#### Task
Write out, character for character, the line containing "hfov_deg: 67.3" and all lines after it up to the end of the listing.
▬▬▬▬▬▬
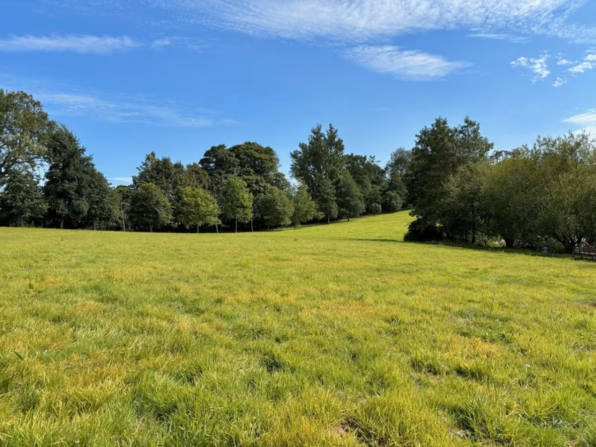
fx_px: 448
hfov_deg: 67.3
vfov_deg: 53.1
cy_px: 224
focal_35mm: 26
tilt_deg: -0.5
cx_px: 298
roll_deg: +2.7
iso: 50
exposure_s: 1/2571
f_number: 1.6
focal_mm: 5.96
▬▬▬▬▬▬
#### Answer box
hfov_deg: 67.3
vfov_deg: 53.1
cy_px: 224
focal_35mm: 26
tilt_deg: -0.5
cx_px: 298
roll_deg: +2.7
iso: 50
exposure_s: 1/2571
f_number: 1.6
focal_mm: 5.96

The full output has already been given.